Le vide juridique fait qu’officiellement les Ahmadis ne sont pas « une minorité religieuse ». Chose qui est perçue différemment à l’étranger.

Au-delà du fonds religieux de l’affaire, le dossier des Ahmadis impose à l’État algérien une révision de l’arsenal juridique. Faute d’assise légale claire et respectueuse de la liberté du culte, les actions de l’État contre les Ahmadis peuvent ressembler à de la persécution. Les interpellations et les campagnes parfois haineuses sur les réseaux sociaux et dans certains médias risquent de compliquer les choses.

L’Algérie a beaucoup souffert de l’instrumentalisation de la religion. Elle a le droit, comme les autres États, d’organiser la pratique religieuse et d’éviter que les campagnes de prosélytisme évoluent en opérations de déstabilisation politique et sociale, comme le sous-entend le discours officiel. Mais le respect des libertés individuelles et collectives doit être la règle.

C’est d’ailleurs ce qui est écrit dans l’ordonnance 06/03 qui précise que l’État garantit le libre exercice du culte dans le respect des dispositions de la Constitution, « de la présente ordonnance, des lois et règlements en vigueur, de l’ordre public, des bonnes mœurs et des droits et libertés fondamentaux des tiers ».

L’instrumentalisation de la religion dans les années 1990 a créé une situation de chaos en Algérie, a facilité l’émergence d’organisations terroristes et a failli emporter l’État national. Ce traumatisme fait qu’aujourd’hui, les pouvoirs publics perçoivent les pratiques religieuses, éloignées des référents sunnites modérés, comme douteuses ou porteuses de périls.

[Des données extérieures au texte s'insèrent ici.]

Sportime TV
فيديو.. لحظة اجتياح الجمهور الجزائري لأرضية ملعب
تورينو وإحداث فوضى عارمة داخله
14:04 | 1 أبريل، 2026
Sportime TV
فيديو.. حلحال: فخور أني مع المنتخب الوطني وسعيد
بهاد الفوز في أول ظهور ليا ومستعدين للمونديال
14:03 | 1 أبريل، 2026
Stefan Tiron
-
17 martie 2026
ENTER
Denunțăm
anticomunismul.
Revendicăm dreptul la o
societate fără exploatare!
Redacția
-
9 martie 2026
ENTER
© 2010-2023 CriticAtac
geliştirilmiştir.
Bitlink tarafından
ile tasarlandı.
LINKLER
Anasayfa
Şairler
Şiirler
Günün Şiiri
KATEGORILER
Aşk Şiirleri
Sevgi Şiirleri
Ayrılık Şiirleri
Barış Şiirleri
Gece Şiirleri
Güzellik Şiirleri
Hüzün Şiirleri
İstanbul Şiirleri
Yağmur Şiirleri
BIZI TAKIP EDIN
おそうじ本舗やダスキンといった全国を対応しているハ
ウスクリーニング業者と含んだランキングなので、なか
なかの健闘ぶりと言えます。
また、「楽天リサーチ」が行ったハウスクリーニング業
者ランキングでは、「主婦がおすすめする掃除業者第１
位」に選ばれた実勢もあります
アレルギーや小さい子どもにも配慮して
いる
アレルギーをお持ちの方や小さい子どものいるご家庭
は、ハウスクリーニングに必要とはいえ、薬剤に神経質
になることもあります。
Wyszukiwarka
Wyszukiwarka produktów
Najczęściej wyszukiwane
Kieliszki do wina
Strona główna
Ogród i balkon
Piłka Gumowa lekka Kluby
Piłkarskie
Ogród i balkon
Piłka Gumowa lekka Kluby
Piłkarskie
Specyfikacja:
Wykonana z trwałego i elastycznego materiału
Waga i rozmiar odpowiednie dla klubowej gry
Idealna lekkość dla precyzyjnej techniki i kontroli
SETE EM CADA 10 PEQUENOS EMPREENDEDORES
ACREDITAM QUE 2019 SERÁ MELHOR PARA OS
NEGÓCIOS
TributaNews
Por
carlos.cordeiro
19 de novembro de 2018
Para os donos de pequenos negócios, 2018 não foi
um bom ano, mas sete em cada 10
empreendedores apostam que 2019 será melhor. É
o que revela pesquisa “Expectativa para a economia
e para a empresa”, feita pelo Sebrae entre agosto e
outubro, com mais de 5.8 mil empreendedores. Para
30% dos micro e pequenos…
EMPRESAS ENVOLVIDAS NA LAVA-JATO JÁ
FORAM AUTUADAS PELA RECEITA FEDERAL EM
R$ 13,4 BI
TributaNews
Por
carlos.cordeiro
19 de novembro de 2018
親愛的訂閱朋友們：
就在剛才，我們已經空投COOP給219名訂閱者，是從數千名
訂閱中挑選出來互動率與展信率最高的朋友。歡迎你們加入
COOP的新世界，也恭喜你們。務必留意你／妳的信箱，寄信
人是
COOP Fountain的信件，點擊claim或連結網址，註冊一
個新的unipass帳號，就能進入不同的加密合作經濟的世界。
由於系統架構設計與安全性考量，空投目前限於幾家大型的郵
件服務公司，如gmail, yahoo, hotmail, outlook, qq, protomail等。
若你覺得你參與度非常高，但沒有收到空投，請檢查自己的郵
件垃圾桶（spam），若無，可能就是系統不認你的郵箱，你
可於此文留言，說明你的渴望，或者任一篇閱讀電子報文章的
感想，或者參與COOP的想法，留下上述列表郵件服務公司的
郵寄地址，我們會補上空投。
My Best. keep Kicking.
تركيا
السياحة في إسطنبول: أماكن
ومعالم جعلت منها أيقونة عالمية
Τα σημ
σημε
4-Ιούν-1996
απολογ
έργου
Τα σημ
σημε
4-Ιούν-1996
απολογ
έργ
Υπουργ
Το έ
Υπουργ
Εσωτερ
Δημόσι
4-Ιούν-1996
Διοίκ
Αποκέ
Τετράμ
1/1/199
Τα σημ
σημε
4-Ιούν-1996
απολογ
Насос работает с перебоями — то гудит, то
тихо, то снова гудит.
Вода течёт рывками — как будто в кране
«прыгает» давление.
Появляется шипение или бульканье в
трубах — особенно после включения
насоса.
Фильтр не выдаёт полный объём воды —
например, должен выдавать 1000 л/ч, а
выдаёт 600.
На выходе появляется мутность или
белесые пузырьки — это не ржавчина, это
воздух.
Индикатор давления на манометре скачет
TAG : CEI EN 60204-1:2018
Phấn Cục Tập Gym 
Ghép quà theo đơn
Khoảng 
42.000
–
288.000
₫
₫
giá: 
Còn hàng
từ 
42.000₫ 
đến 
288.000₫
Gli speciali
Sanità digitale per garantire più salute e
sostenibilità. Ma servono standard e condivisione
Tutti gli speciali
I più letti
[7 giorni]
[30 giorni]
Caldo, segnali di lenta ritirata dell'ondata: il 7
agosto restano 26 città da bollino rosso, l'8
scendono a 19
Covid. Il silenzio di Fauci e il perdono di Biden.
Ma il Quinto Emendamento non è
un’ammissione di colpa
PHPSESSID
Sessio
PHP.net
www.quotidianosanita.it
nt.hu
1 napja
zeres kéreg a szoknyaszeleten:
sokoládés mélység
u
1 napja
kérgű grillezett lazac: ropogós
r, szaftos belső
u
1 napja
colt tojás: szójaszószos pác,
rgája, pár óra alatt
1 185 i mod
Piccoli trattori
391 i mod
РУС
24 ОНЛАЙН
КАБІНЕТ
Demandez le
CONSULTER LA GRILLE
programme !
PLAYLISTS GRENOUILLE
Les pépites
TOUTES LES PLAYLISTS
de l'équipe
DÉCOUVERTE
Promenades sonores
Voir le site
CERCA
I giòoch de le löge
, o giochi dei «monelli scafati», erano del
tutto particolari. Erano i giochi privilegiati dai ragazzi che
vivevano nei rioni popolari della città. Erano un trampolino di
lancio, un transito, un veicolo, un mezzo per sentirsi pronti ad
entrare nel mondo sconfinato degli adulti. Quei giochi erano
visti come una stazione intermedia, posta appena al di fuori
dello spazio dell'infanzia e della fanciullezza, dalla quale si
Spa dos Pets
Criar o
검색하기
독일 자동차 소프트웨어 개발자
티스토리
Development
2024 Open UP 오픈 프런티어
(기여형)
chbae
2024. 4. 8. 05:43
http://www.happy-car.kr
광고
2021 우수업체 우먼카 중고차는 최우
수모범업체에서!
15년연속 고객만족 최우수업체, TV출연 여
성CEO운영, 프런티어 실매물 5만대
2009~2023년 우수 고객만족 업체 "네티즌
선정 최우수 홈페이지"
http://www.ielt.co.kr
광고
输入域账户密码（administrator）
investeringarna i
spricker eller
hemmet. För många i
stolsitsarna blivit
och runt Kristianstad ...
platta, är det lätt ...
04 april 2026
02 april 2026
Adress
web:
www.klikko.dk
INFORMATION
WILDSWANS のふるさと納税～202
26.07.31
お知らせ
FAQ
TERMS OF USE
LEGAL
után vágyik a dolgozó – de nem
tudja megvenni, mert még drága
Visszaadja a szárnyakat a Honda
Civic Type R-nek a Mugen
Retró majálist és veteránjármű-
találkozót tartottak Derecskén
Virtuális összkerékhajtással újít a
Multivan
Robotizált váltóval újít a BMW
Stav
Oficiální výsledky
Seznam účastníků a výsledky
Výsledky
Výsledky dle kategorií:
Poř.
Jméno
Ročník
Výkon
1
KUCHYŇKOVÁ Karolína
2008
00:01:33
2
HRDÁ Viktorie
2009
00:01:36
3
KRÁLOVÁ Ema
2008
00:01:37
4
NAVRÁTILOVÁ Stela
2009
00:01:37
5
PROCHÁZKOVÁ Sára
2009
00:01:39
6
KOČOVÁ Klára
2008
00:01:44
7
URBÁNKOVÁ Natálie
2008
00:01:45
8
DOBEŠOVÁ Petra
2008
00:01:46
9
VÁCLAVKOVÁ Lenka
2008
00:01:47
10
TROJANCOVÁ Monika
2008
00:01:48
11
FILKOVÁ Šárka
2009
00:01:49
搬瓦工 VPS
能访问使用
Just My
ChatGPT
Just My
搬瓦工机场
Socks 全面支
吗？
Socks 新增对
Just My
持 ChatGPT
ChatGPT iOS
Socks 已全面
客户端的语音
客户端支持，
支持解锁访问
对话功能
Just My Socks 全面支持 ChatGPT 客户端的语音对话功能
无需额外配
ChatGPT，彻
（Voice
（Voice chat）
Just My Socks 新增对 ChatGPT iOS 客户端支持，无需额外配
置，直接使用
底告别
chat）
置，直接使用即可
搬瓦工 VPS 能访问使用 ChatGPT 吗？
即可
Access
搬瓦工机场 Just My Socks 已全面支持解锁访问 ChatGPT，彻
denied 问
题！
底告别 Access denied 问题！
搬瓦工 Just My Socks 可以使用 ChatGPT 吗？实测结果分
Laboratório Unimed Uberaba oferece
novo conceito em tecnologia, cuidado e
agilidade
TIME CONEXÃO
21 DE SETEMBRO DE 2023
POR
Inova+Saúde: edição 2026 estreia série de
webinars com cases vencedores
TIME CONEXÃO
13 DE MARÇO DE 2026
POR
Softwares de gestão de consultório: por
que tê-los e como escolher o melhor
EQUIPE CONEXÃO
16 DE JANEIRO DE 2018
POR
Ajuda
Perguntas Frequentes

Une perception qui risque d’ouvrir la voie aux dérives en absence de garde-fous juridiques et de débats libres sur cette question. Le développement de la culture de la tolérance et du vivre ensemble au sein de la société peut être aussi un rempart solide contre tous les dangers qu’ils soient portés par des convictions religieuses, politiques ou culturelles.